Exercise
For this exercise, restate every line below word for word and drop the images.

#### Records for this task

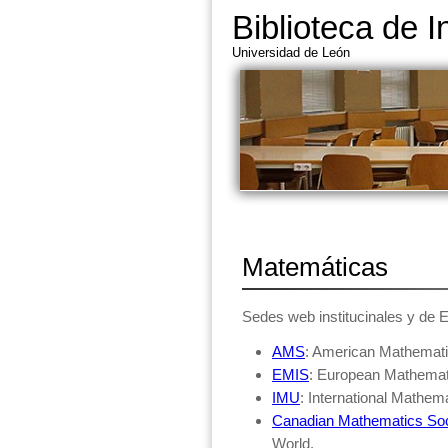
Biblioteca de I
Universidad de León
Matemáticas
Sedes web institucinales y de E
AMS
: American Mathemati
EMIS
: European Mathemati
IMU
: International Mathem
Canadian Mathematics Soc
World.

########

Response
Biblioteca de I
Universidad de León
Matemáticas
Sedes web institucinales y de E
AMS
: American Mathemati
EMIS
: European Mathemati
IMU
: International Mathem
Canadian Mathematics Soc
World.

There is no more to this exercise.